Several generations of parents have grown up with the worldview that children need to be shielded from adult problems. Even in our worst moments of grappling with multiple challenges, we shrink back from exposing our vulnerability to our kids. Our first instinct is to appear brave in front of our kids; after all we are their heroes and cannot reveal our weak side. While the thought behind this is genuinely admirable, delve a little into the issue and you know that this theory cannot stand the test of time. Holding back a piece of ourselves from our children does not bode well on many fronts, least of all on our future relationship with our children.

Mom Challanges

The first and foremost lesson that we teach our kids by sharing our challenges with them is the fact that it’s okay to not have answers sometimes. Subliminally this can relieve them of the undue pressure of having it all under their control, as they move towards adulthood. Sharing your issues with them, in an age appropriate manner, of course, helps break the stereotype that adulthood is all about having control, when the fact is adults need to grapple with a whole lot of uncertainties.

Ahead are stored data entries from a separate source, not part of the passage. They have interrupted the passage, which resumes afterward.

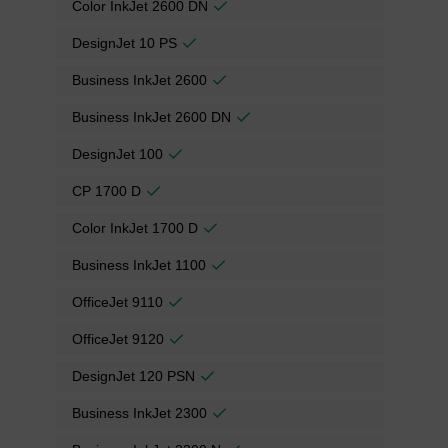
Color InkJet 2600 DN
DesignJet 10 PS
Business InkJet 2600
Business InkJet 2600 DN
DesignJet 100
CP 1700 D
Color InkJet 1700 D
Business InkJet 1100
OfficeJet 9110
OfficeJet 9120
DesignJet 120 PSN
Business InkJet 2300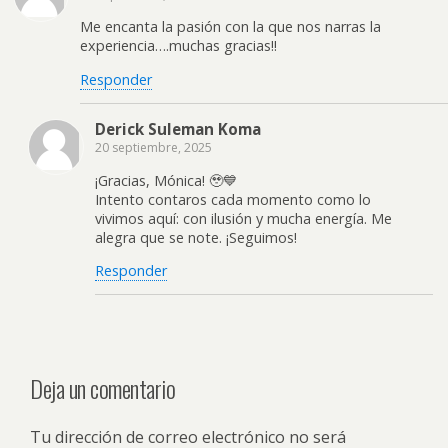
Me encanta la pasión con la que nos narras la
experiencia….muchas gracias!!
Responder
Derick Suleman Koma
20 septiembre, 2025
¡Gracias, Mónica! 🥹💙
Intento contaros cada momento como lo
vivimos aquí: con ilusión y mucha energía. Me
alegra que se note. ¡Seguimos!
Responder
Deja un comentario
Tu dirección de correo electrónico no será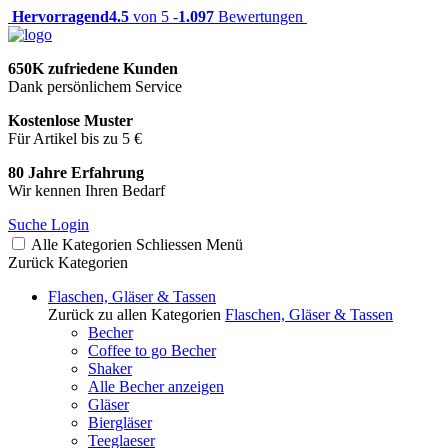
Hervorragend
4.5
von 5 -
1.097
Bewertungen
650K zufriedene Kunden
Dank persönlichem Service
Kostenlose Muster
Für Artikel bis zu 5 €
80 Jahre Erfahrung
Wir kennen Ihren Bedarf
Suche
Login
Alle Kategorien
Schliessen
Menü
Zurück
Kategorien
Flaschen, Gläser & Tassen
Zurück zu allen Kategorien
Flaschen, Gläser & Tassen
Becher
Coffee to go Becher
Shaker
Alle Becher anzeigen
Gläser
Biergläser
Teeglaeser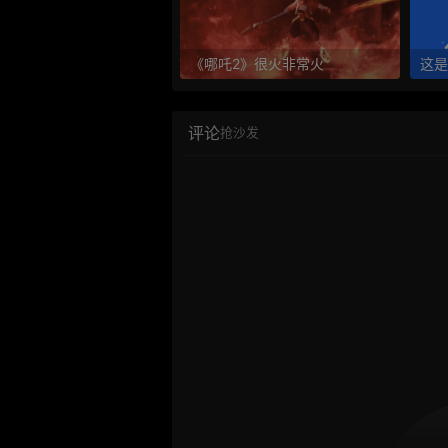
《哪吒2》很火非常火
这是
评论
抢沙发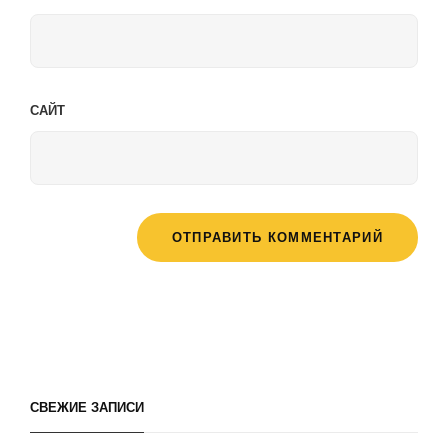
САЙТ
СВЕЖИЕ ЗАПИСИ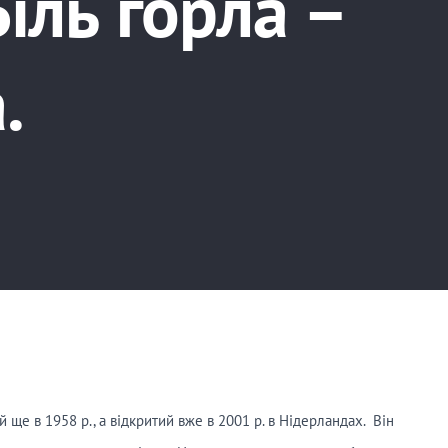
іль горла –
.
 ще в 1958 р., а відкритий вже в 2001 р. в Нідерландах. Він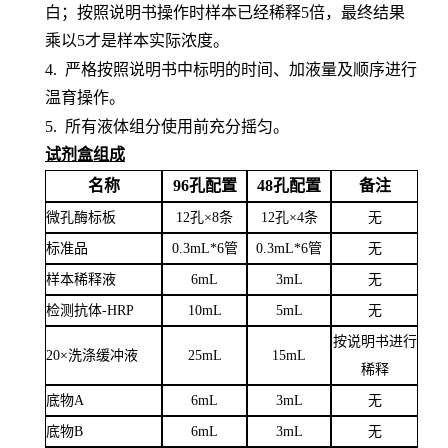
白；按照说明书操作时样本已经稀释5倍，最终结果
乘以5才是样本实际浓度
。
4.
严格按照说明书中标明的时间、加液量及顺序进行
温育操作。
5.
所有液体组分使用前充分摇匀。
试剂盒组成
名称
96孔配置
48孔配置
备注
微孔酶标板
12孔×8条
12孔×4条
无
标准品
0.3mL*6管
0.3mL*6管
无
样本稀释液
6
mL
3
mL
无
检测抗体
-HRP
10mL
5mL
无
按说明书进行
20×洗涤缓冲液
25mL
15mL
稀释
底物
A
6mL
3mL
无
底物
B
6mL
3mL
无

What it also teaches them is the value of communication in relationships. In fact an open dialogue where everyone can bring their point of view to the table, is the best lesson you can provide to your children. As your child starts hitting adolescence, the period from here to adult hood is when kids are most likely to try and work things out by themselves in an effort to assert their identity. If they have had parents who discussed their problems openly with them then they are more likely to mirror the same behavior, else they will also follow the same pattern of keeping their problems to themselves as the best means of tackling an adverse situation.  What sharing your issues also teaches them, is to talk about their feelings unabashedly. This in turn prevents many a problem in later life that emanates from keeping their feelings all bottled up for the fear that they may be ridiculed and not be understood.

However, to say that sharing your problem with the child will only provide valuable lessons to the child, and nothing for yourself, is saying only half the truth. Just as parents we are ever willing to lend a listening ear to our child’s problems, kids also have an heightened sense of awareness as far as parents are concerned and can sense when something is not right. While we tend to dismiss them as too small and naïve to understand our issues, in fact they are perhaps the only people in the world who can empathize with us without expecting anything. They can provide us the comfort we need in times of stress and the renewed vigour to handle the challenges of life afresh!

As they say, tough times never last, but tough people do…..especially if they are surrounded by their families!